The tour’s moniker is a reference to Yiannopoulos's sexuality and politics.

“I’m very obviously homosexual,” he said. “The Left finds me very dangerous because it sees in me someone it cannot dismiss as a bigot, cannot call me a racist or a sexist or a homophobe, because I'm not any of those things.”

Yiannopoulos, tech editor at and an outspoken free-speech advocate, came to the University to speak about how the Progressive Left was destroying higher education in America.

He said the Progressive Left, which includes third-wave intersectional feminism and the Black Lives Matter movement, seeks to crush academic discourse at its root.

“These people do not believe in the free open exchange of ideas. They do not believe in intellectual inquiry, in full open frank discussion of ideas,” he said. “They don't believe in the basis of classical liberalism, which is one of the founding principles of our civilization.”

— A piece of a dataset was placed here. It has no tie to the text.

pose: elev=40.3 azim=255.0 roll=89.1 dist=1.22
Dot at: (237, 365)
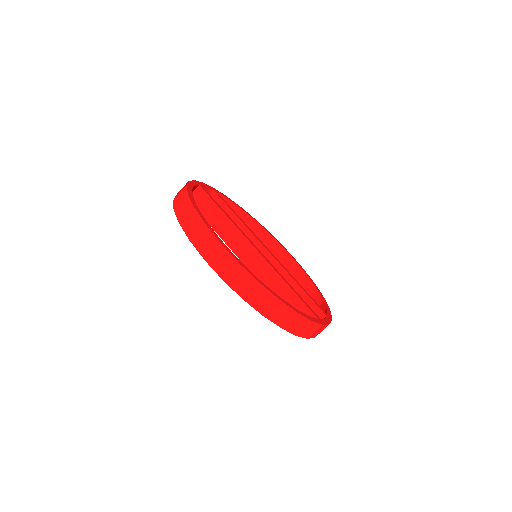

Young Americans for Liberty invited Yiannopoulos to further their campaign of free-speech activism, said Matthew Boyer, president of the organization's Rutgers chapter and School of Arts and Sciences senior.

Some students believed the talk was a forum for hate under the guise of free speech.

“A lot of people say this tour is about free speech. In my personal opinion, it’s about racism and sexism hidden behind the blanket of free speech,” said Egypt Pringley, a School of Arts and Sciences senior.

Yiannopoulos believes that offensive free speech is a driving force for progress.

“Offensive free speech is what gave women the right to vote. Offensive free speech is what Martin Luther King (Jr.) was doing. Offensive free speech got gay marriage,” Yiannopoulos said. “Standing up to the establishment and saying 'fuck you guys' has been the primary engine of progressive progress for decades.”

Now that the Progressive Left is in a position to control the dialogue, they have a vested interest in shutting down opposing viewpoints, he said.

Among Yiannopoulos's grievances were the spread of trigger warnings and safe spaces on college campuses.

“If you go to university and you want trigger warnings on your texts, and you want safe spaces to protect you from dissenting points of view, you have demonstrated to the world that you are incapable of fulfilling the requirements of your degree,” he said.

Trigger warnings and safe spaces are a response to increasingly rare ideologies on campus, intended to prevent these points of view from surfacing or being discussed, he said. Further, anyone asking for either a trigger warning or a safe space should be “immediately expelled."

The two practices have imposed limitations on what is acceptable to say or think, he said, an idea called the "Overton window."

“We call this limiting ... the Overton window,” he said. “The Overton window has been pushed so far to the left and narrowed so much that it has become socially and professionally dangerous to tell the truth about certain things or to just discuss facts.”

Yiannopoulos aims to shift this window by being a “hell raiser.” By lending an extreme voice to his cause, he seeks to open up a dialogue between more reasonable voices.

“I'll come in and sort of wind up the feminists, say ‘feminism is cancer,’” he said. “I'll get them clutching their pearls … Once that's happened, people are more receptive to other points of view and people actively seek out other opinions.”

Starting the discourse can be difficult, he said.

In October 2015, Yiannopoulos had planned to debate Julie Bindel, who he called a “radical feminist” at the University of Manchester. Both the participants were banned and the talk was canned before it ever started, he said.

“They just didn't want to have the discussion at all,” Yiannopoulos said. “They don't want to have the debate, they don't listen to alternative points of view. That, for me, is profoundly anti-intellectual. It’s totally antithetical to the purpose of a university.”